## Activity
Locate each line of the data below that contains the string "left", and copy those lines in full. The match is case-sensitive.

*** Begin section ***

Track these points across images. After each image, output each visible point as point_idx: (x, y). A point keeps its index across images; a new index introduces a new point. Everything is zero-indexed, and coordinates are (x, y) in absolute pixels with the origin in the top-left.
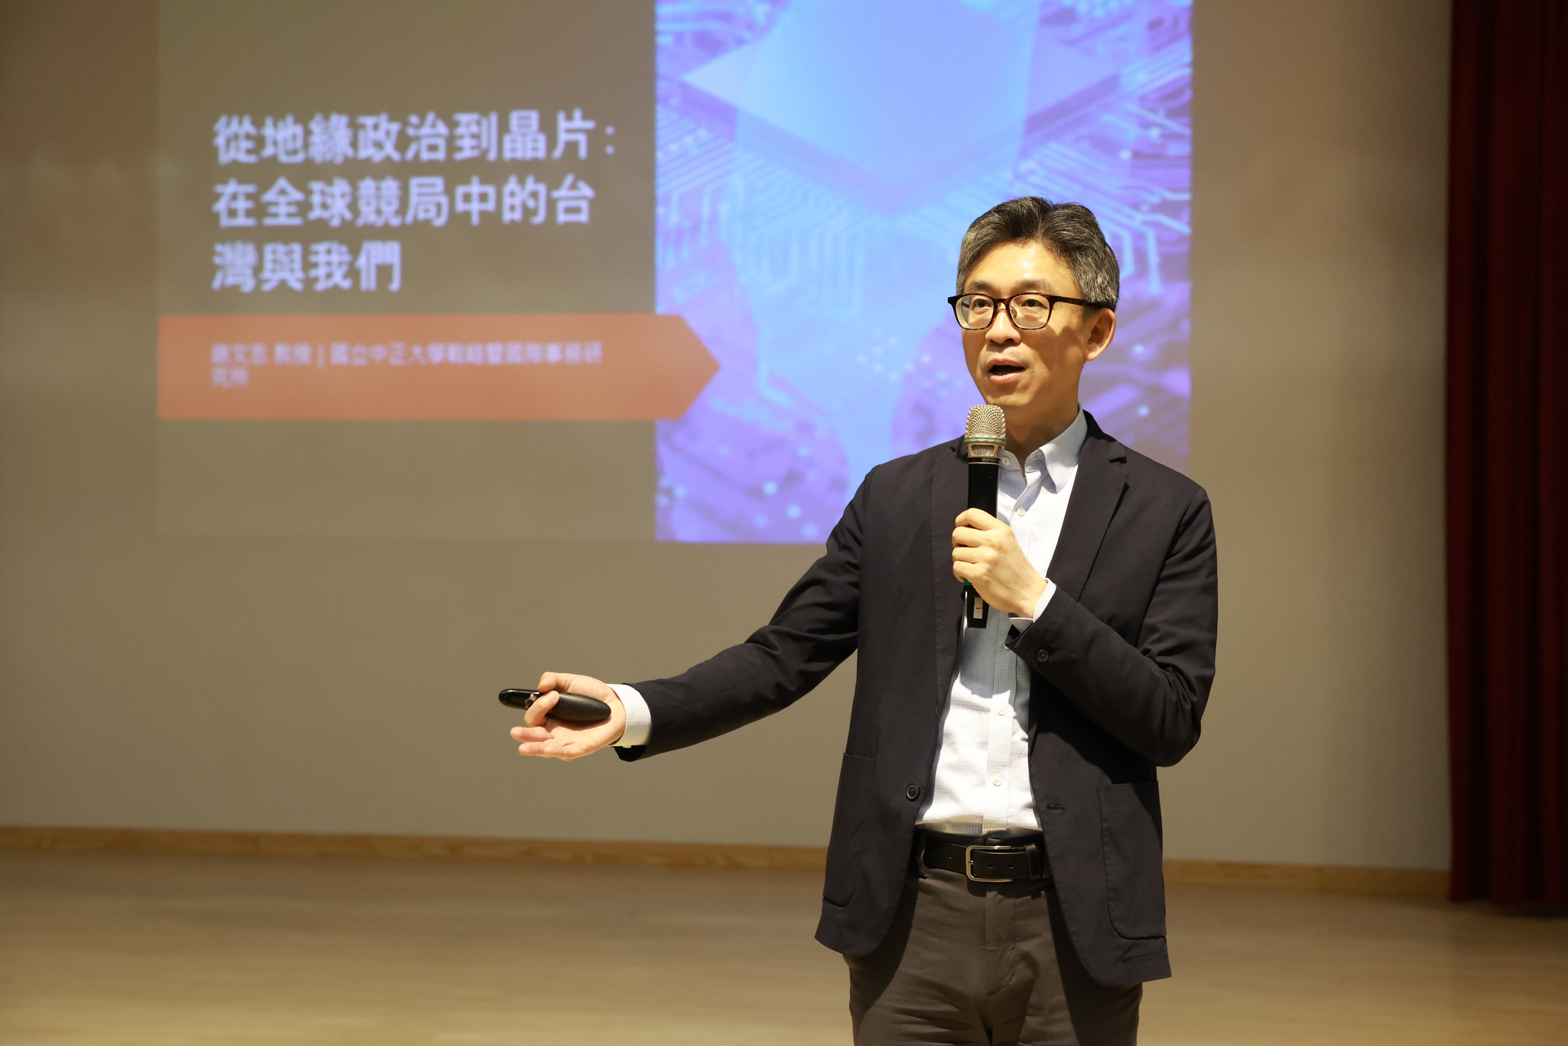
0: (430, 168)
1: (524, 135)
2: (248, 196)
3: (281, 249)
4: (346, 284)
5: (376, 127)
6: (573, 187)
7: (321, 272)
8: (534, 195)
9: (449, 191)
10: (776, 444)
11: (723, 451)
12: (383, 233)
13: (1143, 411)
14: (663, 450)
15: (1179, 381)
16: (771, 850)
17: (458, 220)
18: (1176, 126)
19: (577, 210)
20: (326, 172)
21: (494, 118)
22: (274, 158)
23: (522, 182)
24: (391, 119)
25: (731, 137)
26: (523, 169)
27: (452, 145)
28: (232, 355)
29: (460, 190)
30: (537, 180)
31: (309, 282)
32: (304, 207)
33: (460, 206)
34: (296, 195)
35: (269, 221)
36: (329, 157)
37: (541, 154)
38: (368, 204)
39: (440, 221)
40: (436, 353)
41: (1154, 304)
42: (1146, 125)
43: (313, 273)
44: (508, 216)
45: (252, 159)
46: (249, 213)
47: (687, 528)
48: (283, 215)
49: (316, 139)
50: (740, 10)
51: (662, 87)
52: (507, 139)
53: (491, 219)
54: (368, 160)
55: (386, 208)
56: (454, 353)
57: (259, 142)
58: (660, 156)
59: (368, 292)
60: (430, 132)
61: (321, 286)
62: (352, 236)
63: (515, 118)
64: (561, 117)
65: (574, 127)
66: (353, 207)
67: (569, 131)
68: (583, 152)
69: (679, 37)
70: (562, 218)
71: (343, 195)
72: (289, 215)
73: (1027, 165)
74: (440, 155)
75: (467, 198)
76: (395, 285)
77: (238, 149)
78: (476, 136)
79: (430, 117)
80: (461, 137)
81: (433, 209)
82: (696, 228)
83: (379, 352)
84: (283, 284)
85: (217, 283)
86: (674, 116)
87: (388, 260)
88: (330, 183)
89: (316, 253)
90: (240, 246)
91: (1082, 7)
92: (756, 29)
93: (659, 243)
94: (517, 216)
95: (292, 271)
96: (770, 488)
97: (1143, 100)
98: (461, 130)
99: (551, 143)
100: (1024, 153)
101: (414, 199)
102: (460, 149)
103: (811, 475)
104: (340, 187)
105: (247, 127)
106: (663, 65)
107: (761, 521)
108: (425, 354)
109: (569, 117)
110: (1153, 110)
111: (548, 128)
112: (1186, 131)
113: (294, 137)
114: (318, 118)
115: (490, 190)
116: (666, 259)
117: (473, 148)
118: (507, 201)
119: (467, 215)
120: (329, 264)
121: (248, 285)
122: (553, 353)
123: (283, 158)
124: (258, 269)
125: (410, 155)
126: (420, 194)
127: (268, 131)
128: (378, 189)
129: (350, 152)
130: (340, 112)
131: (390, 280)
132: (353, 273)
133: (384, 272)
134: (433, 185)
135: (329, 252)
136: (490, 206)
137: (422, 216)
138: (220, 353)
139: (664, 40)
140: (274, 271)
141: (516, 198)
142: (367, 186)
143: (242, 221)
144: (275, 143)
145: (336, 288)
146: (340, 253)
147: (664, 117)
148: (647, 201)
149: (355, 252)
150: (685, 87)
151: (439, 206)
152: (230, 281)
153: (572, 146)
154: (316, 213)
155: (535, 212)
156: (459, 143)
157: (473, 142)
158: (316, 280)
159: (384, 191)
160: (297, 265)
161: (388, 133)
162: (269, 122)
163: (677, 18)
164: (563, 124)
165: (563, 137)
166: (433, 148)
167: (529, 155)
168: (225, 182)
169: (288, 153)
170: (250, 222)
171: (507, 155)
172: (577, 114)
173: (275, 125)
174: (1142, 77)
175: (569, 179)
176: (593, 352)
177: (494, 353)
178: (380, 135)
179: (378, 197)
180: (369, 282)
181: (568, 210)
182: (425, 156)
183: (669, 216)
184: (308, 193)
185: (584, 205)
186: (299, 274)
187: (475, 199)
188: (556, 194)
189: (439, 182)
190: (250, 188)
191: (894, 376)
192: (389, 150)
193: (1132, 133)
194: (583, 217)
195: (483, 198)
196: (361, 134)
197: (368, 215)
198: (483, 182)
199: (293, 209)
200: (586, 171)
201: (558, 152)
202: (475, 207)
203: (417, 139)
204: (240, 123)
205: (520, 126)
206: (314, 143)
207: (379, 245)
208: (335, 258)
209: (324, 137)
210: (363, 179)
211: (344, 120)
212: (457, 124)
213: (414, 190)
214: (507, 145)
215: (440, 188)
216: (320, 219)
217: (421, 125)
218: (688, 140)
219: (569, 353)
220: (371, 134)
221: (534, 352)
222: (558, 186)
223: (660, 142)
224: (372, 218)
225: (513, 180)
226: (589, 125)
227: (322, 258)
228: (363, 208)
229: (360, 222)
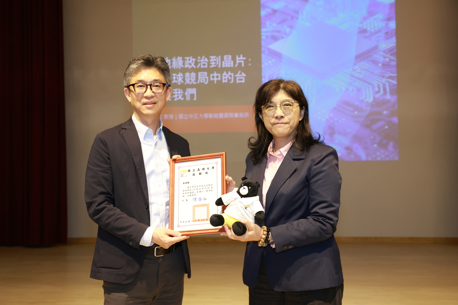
0: (204, 70)
1: (228, 61)
4: (182, 99)
5: (189, 60)
6: (241, 74)
7: (176, 96)
8: (231, 76)
9: (209, 75)
12: (192, 86)
13: (386, 127)
15: (395, 120)
17: (211, 82)
18: (392, 58)
19: (242, 80)
20: (177, 71)
21: (220, 57)
23: (227, 73)
24: (193, 58)
25: (281, 61)
26: (227, 70)
27: (209, 64)
29: (211, 75)
30: (231, 72)
31: (173, 99)
33: (211, 79)
36: (177, 67)
37: (232, 66)
38: (188, 79)
39: (206, 83)
40: (206, 116)
41: (388, 101)
42: (385, 57)
43: (174, 96)
44: (224, 81)
49: (174, 63)
50: (282, 30)
51: (263, 49)
52: (223, 62)
53: (219, 82)
54: (187, 68)
55: (192, 80)
56: (211, 116)
58: (263, 66)
59: (188, 101)
60: (203, 61)
61: (176, 100)
62: (184, 87)
63: (225, 57)
64: (237, 56)
65: (240, 59)
66: (184, 79)
67: (239, 60)
68: (243, 65)
69: (267, 37)
70: (238, 81)
71: (181, 77)
73: (356, 67)
74: (206, 66)
75: (213, 77)
76: (195, 99)
78: (214, 62)
79: (203, 57)
80: (211, 62)
81: (204, 80)
83: (191, 116)
86: (266, 56)
87: (193, 93)
88: (178, 74)
89: (175, 91)
91: (369, 29)
92: (287, 35)
94: (226, 81)
97: (384, 51)
98: (211, 60)
99: (235, 63)
100: (355, 64)
101: (199, 77)
102: (211, 65)
104: (180, 75)
106: (263, 44)
108: (203, 116)
109: (239, 57)
110: (387, 54)
111: (234, 59)
112: (395, 59)
114: (174, 58)
115: (219, 75)
117: (214, 64)
118: (224, 78)
119: (213, 81)
120: (178, 94)
122: (236, 115)
125: (198, 66)
126: (201, 76)
128: (190, 75)
129: (183, 66)
130: (180, 56)
131: (194, 98)
132: (184, 96)
133: (192, 96)
134: (205, 74)
135: (178, 91)
136: (219, 79)
137: (201, 82)
139: (263, 37)
141: (226, 77)
142: (187, 74)
145: (180, 100)
146: (181, 91)
147: (263, 56)
148: (260, 77)
149: (184, 91)
150: (269, 49)
151: (206, 79)
153: (240, 64)
154: (174, 81)
155: (231, 80)
156: (211, 63)
157: (215, 63)
158: (175, 98)
159: (192, 76)
161: (192, 61)
163: (266, 32)
164: (237, 58)
165: (238, 62)
166: (204, 65)
167: (229, 66)
171: (223, 66)
172: (241, 56)
174: (384, 46)
175: (239, 72)
177: (221, 116)
178: (190, 62)
179: (190, 77)
180: (188, 98)
181: (239, 80)
182: (202, 67)
185: (243, 78)
187: (215, 77)
188: (236, 76)
189: (206, 73)
191: (324, 120)
192: (193, 65)
193: (382, 59)
194: (243, 81)
195: (217, 77)
196: (186, 62)
197: (188, 82)
198: (217, 73)
200: (244, 70)
201: (236, 65)
202: (215, 79)
203: (200, 62)
205: (226, 59)
206: (173, 64)
207: (191, 89)
208: (179, 92)
209: (176, 62)
210: (186, 73)
211: (181, 58)
212: (210, 59)
213: (199, 75)
214: (223, 64)
215: (206, 75)
216: (175, 83)
217: (201, 59)
218: (270, 62)
219: (240, 115)
220: (188, 61)
221: (231, 115)
222: (237, 74)
223: (263, 62)
224: (189, 82)
225: (225, 72)
226: (244, 58)
227: (176, 93)
228: (186, 80)
229: (186, 83)
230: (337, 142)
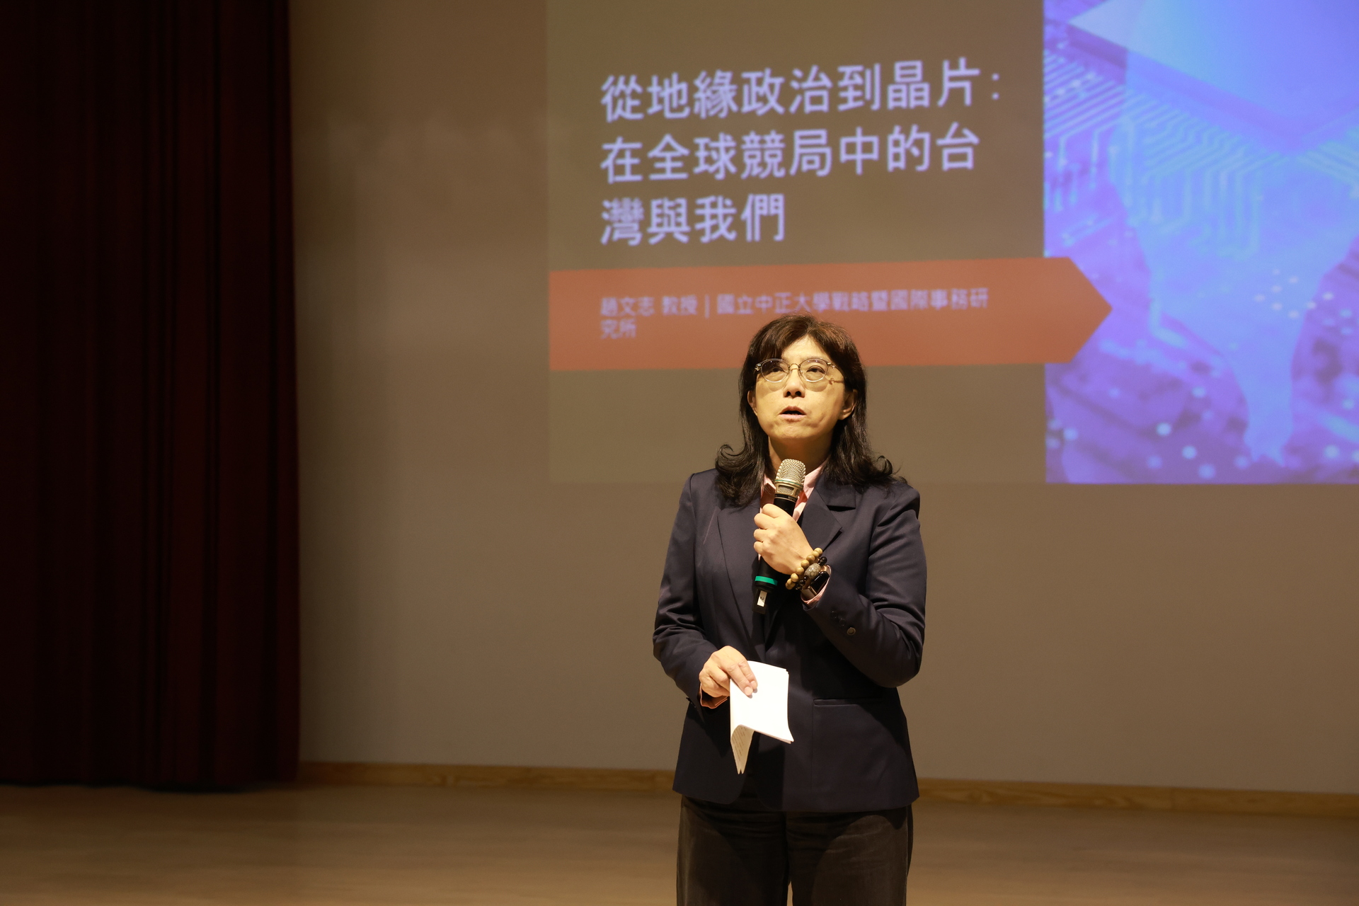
0: (814, 121)
1: (908, 84)
2: (634, 153)
3: (667, 203)
4: (731, 236)
5: (760, 82)
6: (958, 134)
7: (707, 224)
8: (918, 143)
9: (833, 143)
10: (1170, 384)
11: (1115, 393)
12: (767, 185)
14: (1052, 394)
16: (1173, 792)
17: (842, 170)
19: (963, 157)
20: (711, 126)
21: (877, 68)
22: (660, 114)
23: (906, 131)
24: (773, 75)
25: (1121, 80)
26: (906, 118)
27: (835, 97)
28: (620, 308)
29: (844, 141)
30: (921, 129)
31: (695, 235)
32: (690, 162)
33: (844, 157)
34: (682, 151)
35: (654, 177)
36: (712, 113)
37: (926, 103)
38: (752, 157)
39: (824, 173)
40: (821, 301)
43: (699, 226)
44: (891, 165)
45: (639, 116)
46: (635, 169)
47: (1079, 471)
48: (669, 171)
49: (699, 95)
51: (1049, 31)
52: (891, 88)
53: (875, 168)
54: (752, 113)
55: (768, 160)
56: (839, 301)
57: (645, 99)
58: (1047, 99)
59: (753, 243)
60: (814, 84)
61: (705, 239)
62: (737, 188)
63: (898, 68)
64: (946, 64)
65: (959, 75)
66: (738, 160)
67: (952, 79)
68: (968, 100)
70: (946, 165)
71: (727, 149)
72: (674, 170)
74: (824, 107)
75: (851, 148)
76: (779, 237)
77: (624, 108)
78: (856, 87)
79: (814, 70)
80: (845, 89)
81: (817, 159)
82: (1084, 171)
83: (764, 302)
84: (669, 236)
85: (604, 239)
86: (1062, 60)
87: (773, 212)
88: (715, 139)
89: (702, 206)
90: (626, 201)
93: (1047, 186)
94: (901, 164)
95: (678, 224)
96: (1164, 429)
98: (844, 82)
99: (936, 92)
101: (798, 151)
102: (845, 100)
103: (1208, 415)
104: (725, 141)
105: (634, 85)
106: (1050, 11)
107: (1154, 462)
108: (809, 303)
109: (954, 66)
111: (933, 77)
113: (679, 93)
114: (703, 74)
115: (874, 140)
116: (1053, 203)
117: (856, 99)
118: (891, 150)
119: (852, 163)
120: (714, 217)
121: (636, 238)
122: (939, 299)
123: (668, 115)
124: (644, 223)
125: (793, 108)
126: (802, 146)
127: (654, 89)
128: (762, 142)
129: (734, 108)
130: (724, 70)
131: (776, 232)
132: (738, 225)
133: (768, 223)
134: (818, 137)
135: (714, 205)
136: (874, 156)
137: (805, 167)
138: (608, 306)
140: (660, 225)
141: (900, 147)
142: (751, 140)
143: (628, 177)
144: (661, 101)
145: (722, 238)
146: (725, 206)
147: (1049, 59)
148: (1036, 145)
149: (740, 205)
150: (1072, 31)
151: (823, 156)
152: (617, 236)
153: (957, 94)
154: (702, 167)
155: (919, 160)
156: (843, 94)
157: (858, 93)
158: (702, 232)
159: (769, 144)
160: (683, 219)
161: (772, 86)
162: (655, 79)
164: (947, 73)
165: (947, 85)
166: (816, 100)
167: (913, 103)
168: (613, 141)
169: (672, 110)
170: (638, 178)
171: (891, 104)
172: (962, 61)
173: (660, 83)
175: (954, 126)
176: (980, 297)
177: (879, 300)
178: (764, 89)
179: (762, 150)
180: (753, 233)
181: (953, 158)
182: (809, 108)
183: (1057, 160)
184: (695, 148)
185: (969, 151)
186: (685, 228)
187: (859, 148)
188: (940, 142)
189: (823, 134)
190: (637, 145)
191: (1294, 315)
192: (773, 102)
194: (969, 164)
195: (867, 148)
196: (746, 88)
197: (752, 167)
198: (865, 133)
199: (679, 164)
200: (970, 119)
201: (941, 102)
202: (859, 156)
203: (801, 91)
204: (627, 82)
205: (903, 76)
206: (699, 99)
207: (764, 197)
208: (720, 211)
209: (709, 93)
210: (747, 133)
211: (729, 75)
212: (841, 76)
213: (798, 142)
214: (891, 95)
215: (823, 141)
216: (705, 173)
217: (804, 79)
218: (1076, 83)
219: (954, 298)
220: (755, 89)
221: (919, 298)
222: (943, 136)
223: (1046, 87)
224: (756, 171)
225: (897, 129)
226: (975, 72)
227: (707, 211)
228: (748, 161)
229: (744, 175)
230: (1348, 404)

*** End section ***

## Written answer
Track these points across images. After each image, output each visible point as point_idx: (x, y). A point keeps its index across images; a new index introduces a new point. Everything is zero-indexed, and coordinates are (x, y) in absolute pixels with the origin in the top-left.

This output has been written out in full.